City Leaders Remove Ash Trees from Sidewalks in Downtown Fergus Falls

The fear of emerald ash borer and potential for tripping hazards led to the uprooting of the trees

FERGUS FALLS, Minn. — Union Avenue is one of the busiest roads in downtown Fergus Falls, but alongside the traffic are several small boxes on the sidewalk filled with dirt.

“The plan started back in 2012 to remove the trees due to a few factors: The emerald ash borer being one. We know that’s migrating across the state, so we wanted to get ahead of that,” said Len Taylor, the Public Works Director for Fergus Falls.

More noticeably, the roots of the trees started to grow beyond the concrete pavers, and began bursting through the sidewalks.

“The root systems had been pushing up on pavers throughout the downtown area, and it created a walking hazard for various folks,” said Amy Baldwin, the Community Development Director for Fergus Falls.

With the roots growing out of control, city leaders decided it was time to remove the trees on Labor Day.

Taylor says the trees were uprooted then since most businesses were closed that day.

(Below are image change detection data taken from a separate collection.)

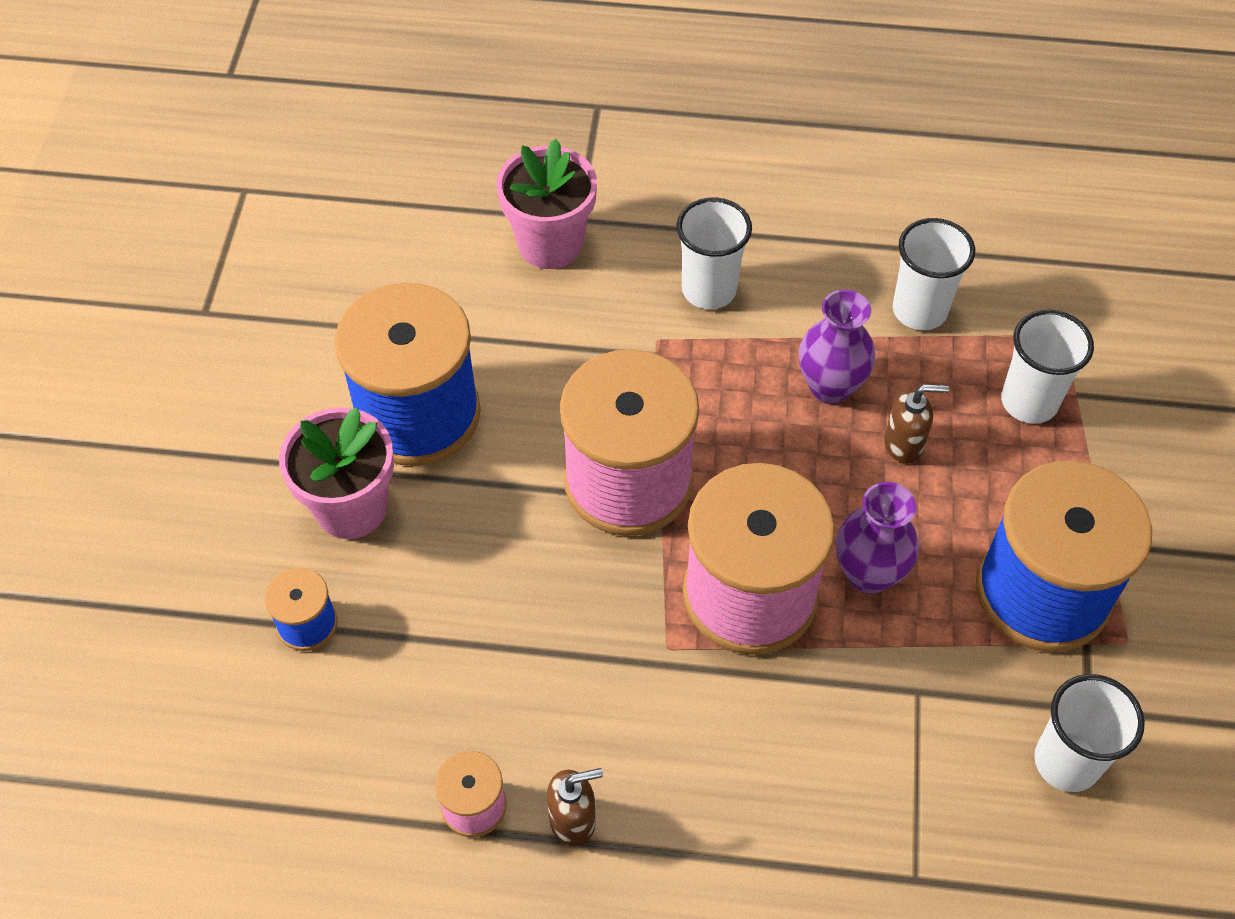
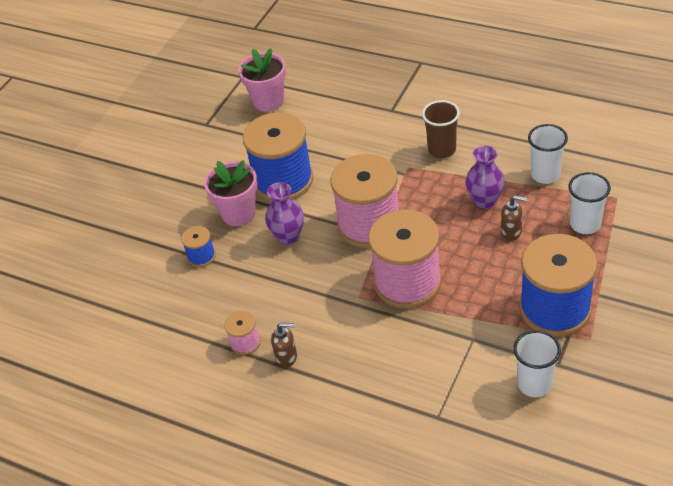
camera: 25 degrees right, 10 degrees down
(550, 244) = (373, 119): pink flower pot -> pink flower pot (268, 101)
(709, 290) = (442, 150): white cup -> brown cup
(868, 574) = (469, 284): purple vase -> purple vase (288, 236)

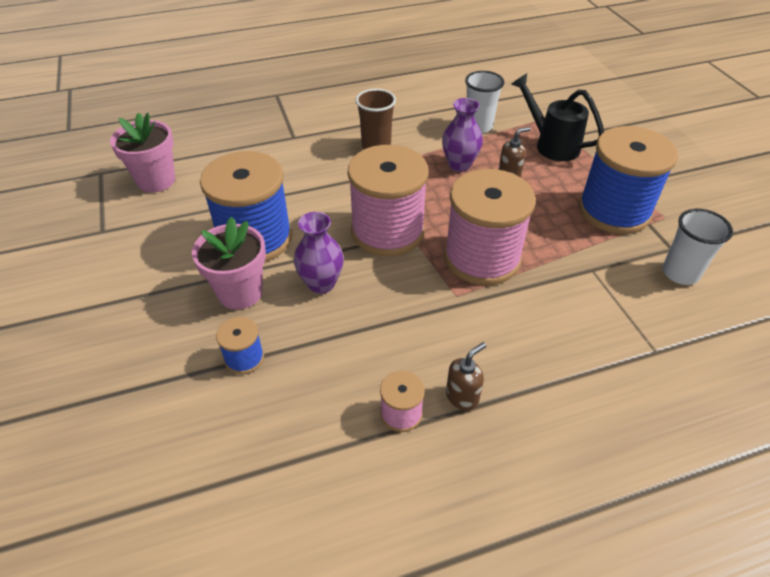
camera: 50 degrees left, 0 degrees up
(585, 224) = (551, 144): white cup -> black watering can

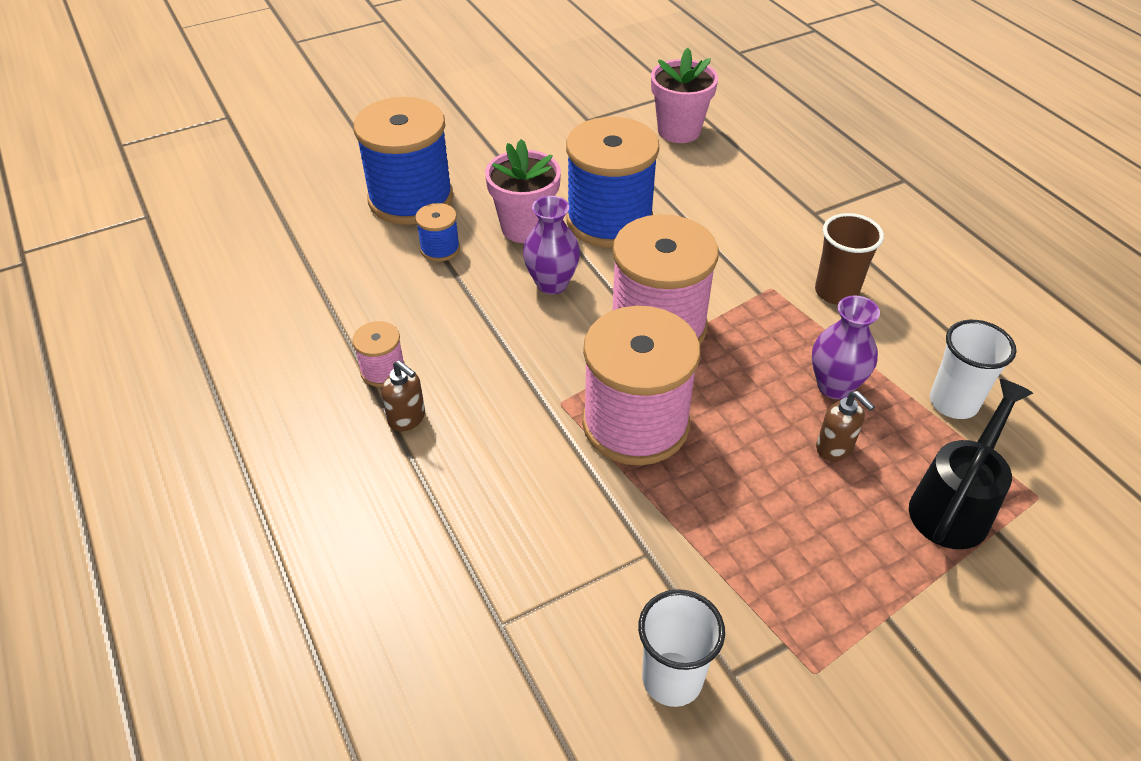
camera: 80 degrees right, 0 degrees up
(614, 211) = (801, 592): blue spool -> blue spool (411, 199)

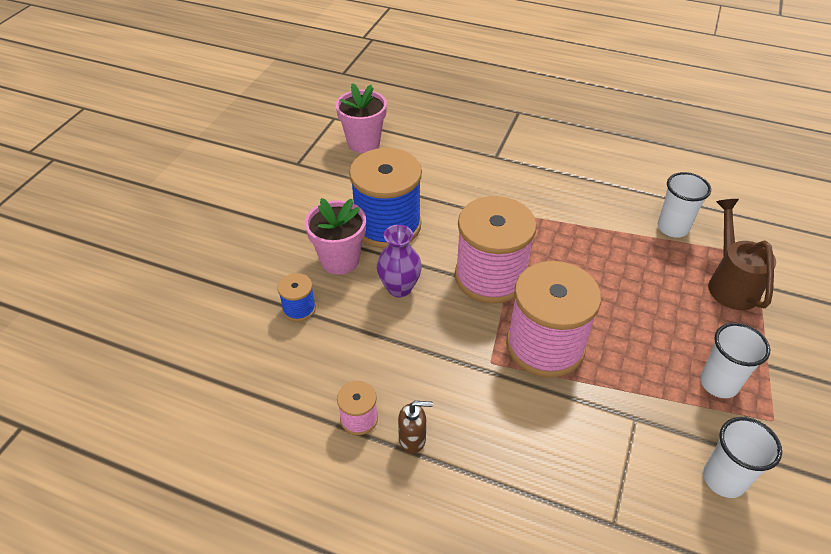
camera: 40 degrees left, 0 degrees up
(411, 199) = (236, 285): blue spool -> none
(793, 590) = (718, 383): none -> white cup
(834, 386) = (614, 254): purple vase -> none
(834, 448) = (651, 289): brown soap dispenser -> none
(836, 292) = (556, 198): brown cup -> none
(954, 504) = (730, 283): black watering can -> brown watering can

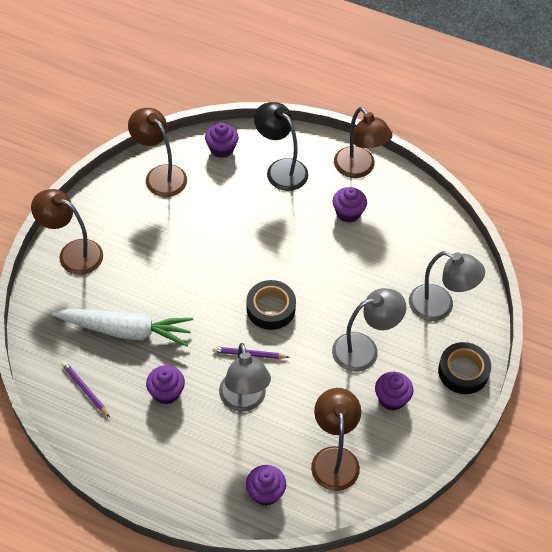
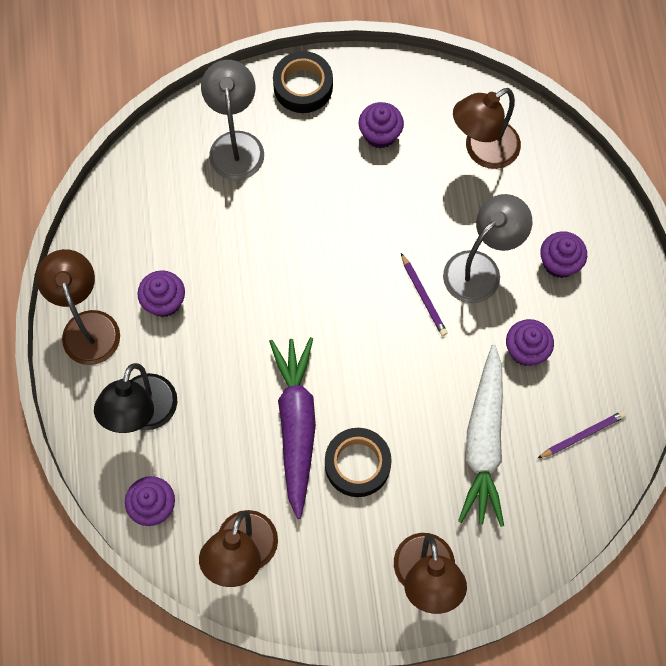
camera: 120 degrees left, 15 degrees up
(85, 389) = (582, 435): purple pencil -> purple pencil turned 135 degrees counterclockwise
(126, 331) = (484, 442): white carrot -> white carrot turned 150 degrees counterclockwise
(216, 239) = (296, 425): none -> purple carrot
(265, 492) = (562, 191): purple cupcake -> purple cupcake (559, 263)
(271, 308) = (351, 308): black tape -> black tape (357, 464)
(359, 169) = (88, 325): brown lamp -> brown lamp turned 45 degrees counterclockwise
(364, 349) = (339, 189): grey lamp -> none

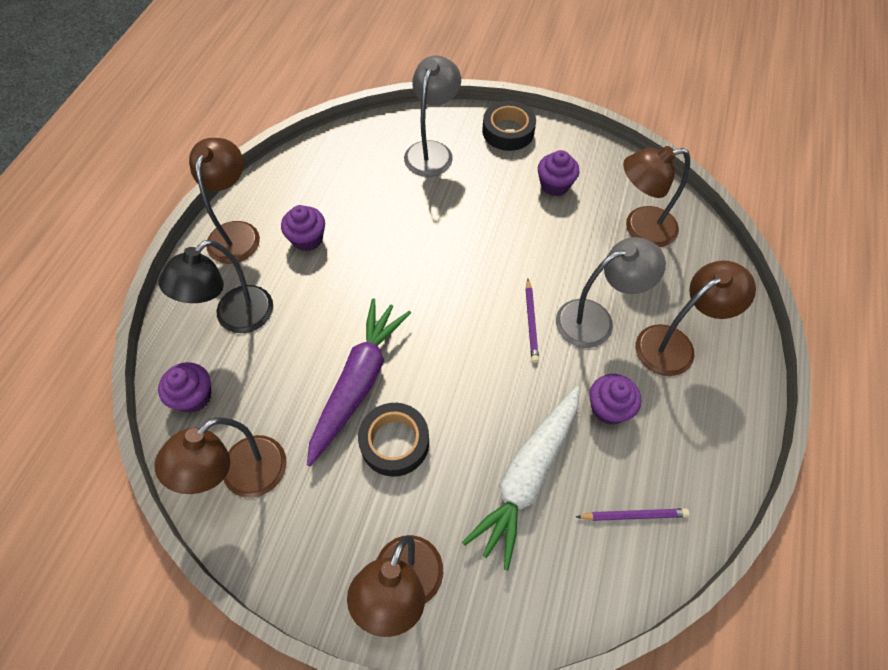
camera: 25 degrees right, 10 degrees down
(559, 263) = (674, 344): purple cupcake -> brown lamp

Just days after the tree removal, the city of Fergus Falls wants community input to see what types of trees can fill these voids downtown.

“We’ve got four varieties we’ve identified that would be a good fit long term for downtown, so we’re going to have the public help us select,” said Mayor Ben Schierer of Fergus Falls.

People can go on Facebook to voice their opinion to see what types of trees city leaders should consider.

Since trees serve as a prominent factor in downtown Fergus Falls, Mayor Schierer says the new trees can be a big part of how the city moves forward.

“We’re going to make sure we bring those back, but the beauty of downtown Fergus Falls is something that’s second to none, so we’re going to make sure to put the right trees that are going to last for future generations,” said Schierer.

City officials say their goal is to have some of the new trees planted this fall, with all of the voids filled up by next spring.